Une fois tous les sujets listés, la classe vote et s’organise en petits groupes pour commencer les rédactions. C’est l’excitation, mais l’impression de désordre laisse vite place à la concertation. L’enseignante rassure sur l’écriture et précise que les textes seront relus et corrigés avant d’aller en comité de rédaction. C’est lors de ce comité composé de deux représentants de chaque classe de l’école que seront défendus les articles. Les élèves écrivent seuls ou en groupe. « Je corrige l’orthographe sinon c’est chronophage, et pour les idées développées ou la syntaxe, il y a plusieurs réécritures. Chacun devra corriger sa production en fonction de mes remarques », explique l’enseignante. D’autres séances collectives permettront de débattre des textes et d’apporter des corrections. La maquette a été conçue par les enseignants et les enfants n’y interviennent pas. « Pas le temps et surtout les élèves n’ont pas la capacité de le faire », dit Emmanuelle. Comme pour un vrai comité de rédaction, des dates de bouclage sont imposées pour permettre au journal d’être imprimé dans les temps. Depuis deux ans, les parents ont proposé de financer l’impression en couleur.
Travailler autrement
Emmanuelle précise qu’« en plus de la production d’écrit, l’élaboration du journal permet de travailler de nombreuses compétences ». Et « parfois ça ne semble pas gagné, mais les enfants apprennent à s’écouter, à faire des propositions, à lire leur texte à un public, à accepter des modifications, les corrections et même les critiques ». Pour elle, toutes les disciplines peuvent être réinvesties avec ce projet de classe, inscrit dans le projet d’école. Il y a 12 ans, elle a participé avec son équipe à un stage avec le CLEMI. La formation a donné des outils et les clés pour la réalisation d’un journal scolaire.
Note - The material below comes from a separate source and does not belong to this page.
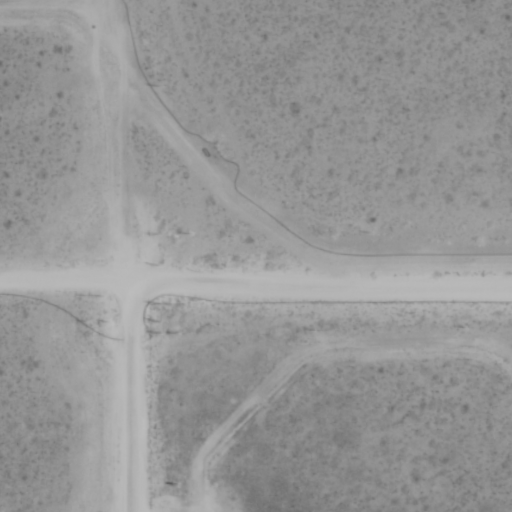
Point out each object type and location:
road: (256, 276)
road: (129, 394)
L’équipe a changé depuis, mais le journal perdure. « Il y a toujours beaucoup d’émulation lorsque les enfants voient le journal fini, imprimé entre leurs mains et Bonne mine nourrit le sentiment d’appartenance à notre école », note-t-elle. Un constat que semble partager et soutenir les parents qui gardent avec fierté tous les numéros du journal qui a déjà obtenu par deux fois le prix Médiatiks du CLEMI.
Anne Lechaudel, coordonnatrice CLEMI Paris 1er degré
Quels contenus faut-il privilégier pour un journal scolaire ?
Aucun. L’essentiel est que l’ensemble des élèves participent et adhèrent au projet du journal. Cependant, un conseil que l’on donne régulièrement, c’est de ne pas rester centré sur la vie de l’école. Il faut s’ouvrir sur le monde extérieur, en traitant de sujets proches des préoccupations des enfants comme ceux liés à l’environnement. Les enfants s’intéressent à l’actualité et ont des choses à dire. De plus, s’ils veulent que leur journal s’adresse à un large public et ne se cantonne pas aux parents d’élèves, il faut qu’ils trouvent des sujets qui le permettent.
Quand on veut s’y mettre, par quoi commencer ?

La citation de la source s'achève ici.